• **AVAILABLE DATA**:
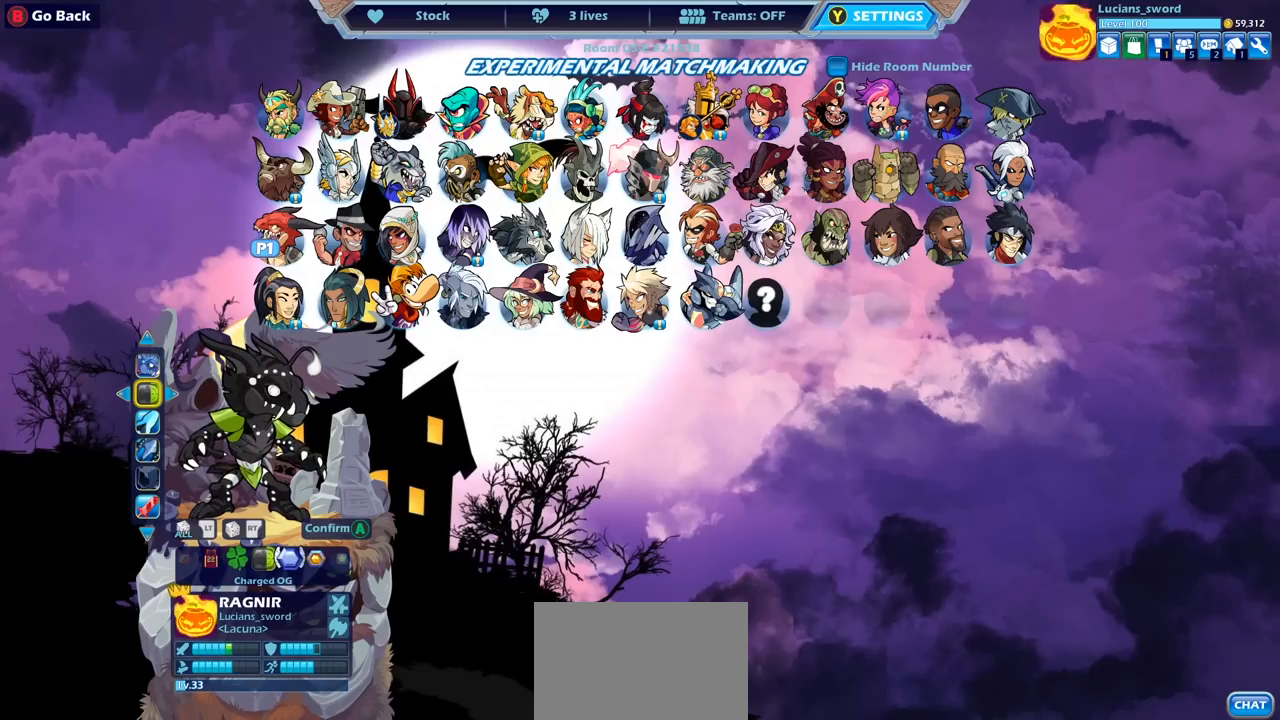
{"buttons": ["DPAD_LEFT"], "left_stick": "center", "right_stick": "center", "events": [[200, "DPAD_UP", "down"], [283, "DPAD_UP", "up"], [467, "DPAD_LEFT", "down"]]}
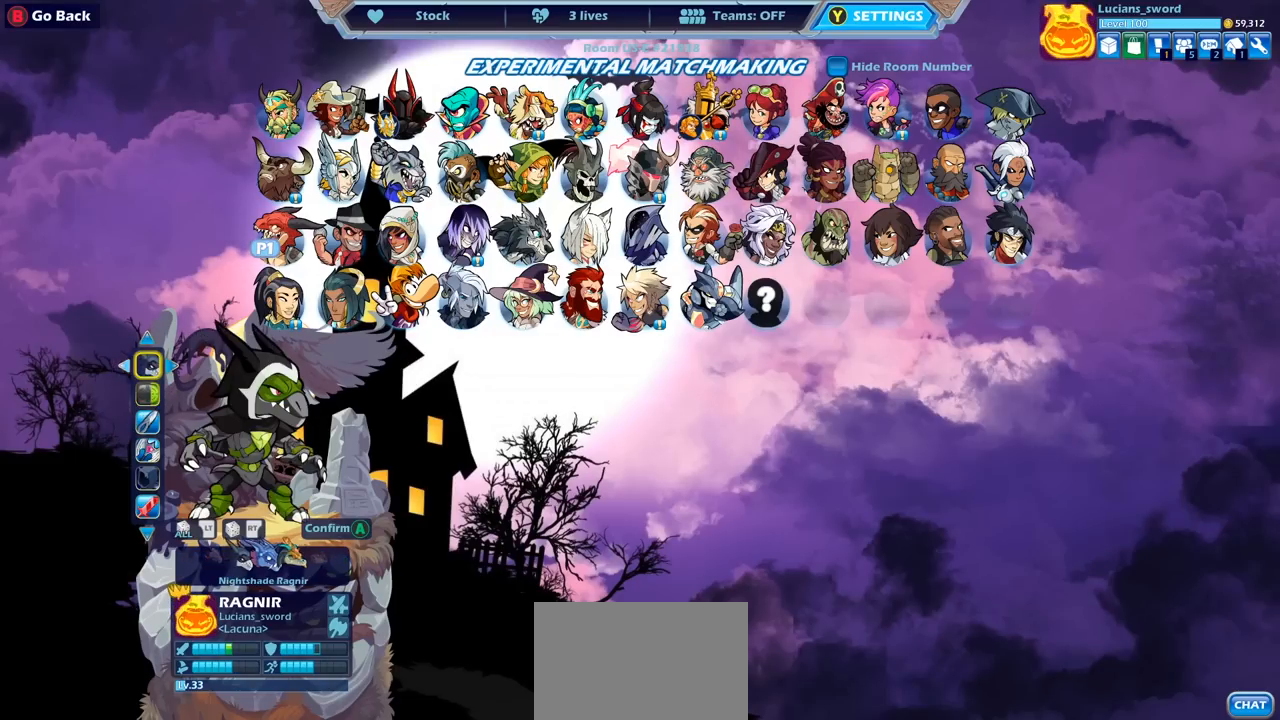
{"buttons": [], "left_stick": "center", "right_stick": "center", "events": [[67, "DPAD_LEFT", "up"]]}
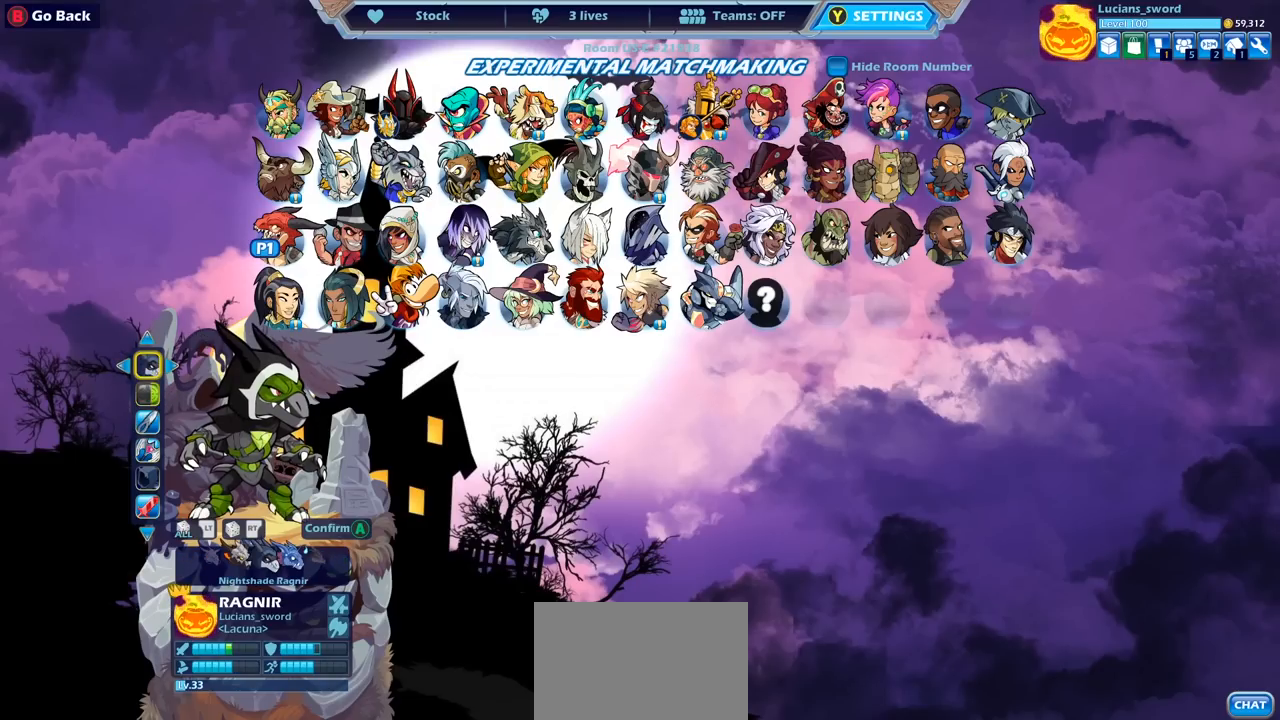
{"buttons": [], "left_stick": "center", "right_stick": "center", "events": []}
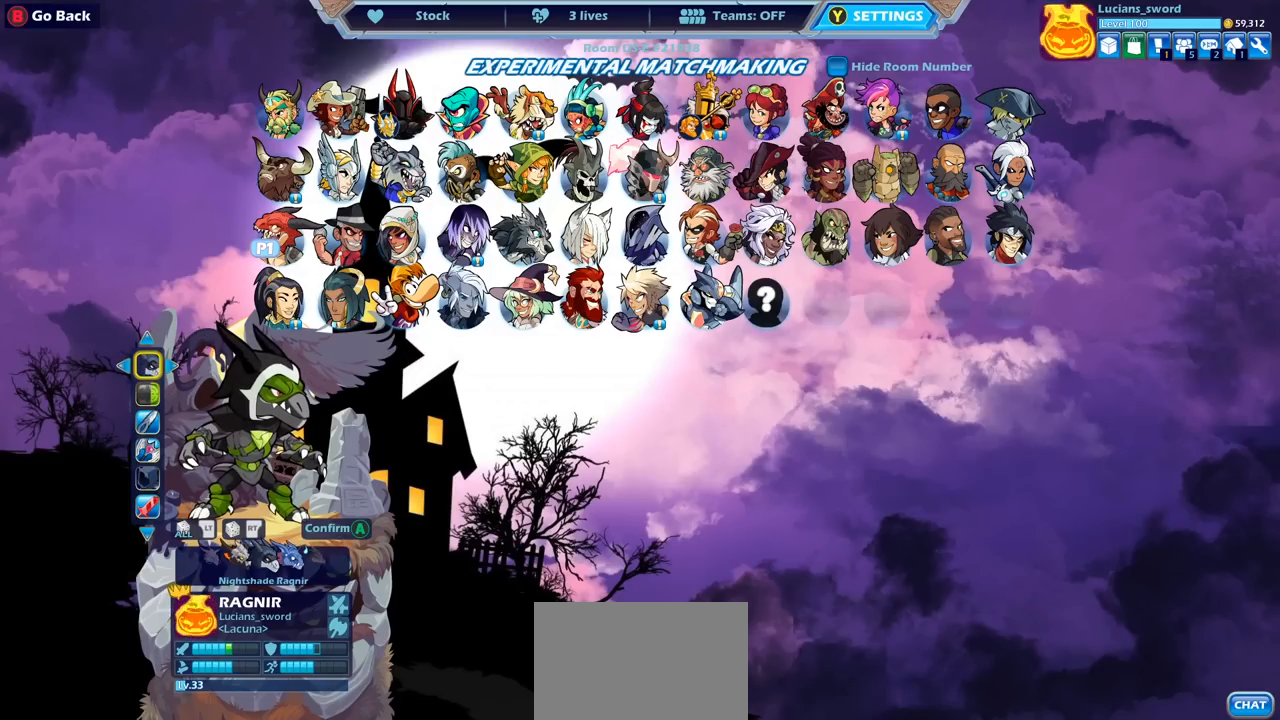
{"buttons": [], "left_stick": "center", "right_stick": "center", "events": [[50, "DPAD_DOWN", "down"], [150, "DPAD_DOWN", "up"], [283, "DPAD_LEFT", "down"], [400, "DPAD_LEFT", "up"]]}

• **TASK INSTRUCTIONS**:
The complete listing must be transcribed verbatim, and all pictures are to be omitted.

• **RESPONSE BELOW**:
{"buttons": ["DPAD_LEFT"], "left_stick": "center", "right_stick": "center", "events": [[200, "DPAD_UP", "down"], [283, "DPAD_UP", "up"], [467, "DPAD_LEFT", "down"]]}
{"buttons": [], "left_stick": "center", "right_stick": "center", "events": [[67, "DPAD_LEFT", "up"]]}
{"buttons": [], "left_stick": "center", "right_stick": "center", "events": []}
{"buttons": [], "left_stick": "center", "right_stick": "center", "events": [[50, "DPAD_DOWN", "down"], [150, "DPAD_DOWN", "up"], [283, "DPAD_LEFT", "down"], [400, "DPAD_LEFT", "up"]]}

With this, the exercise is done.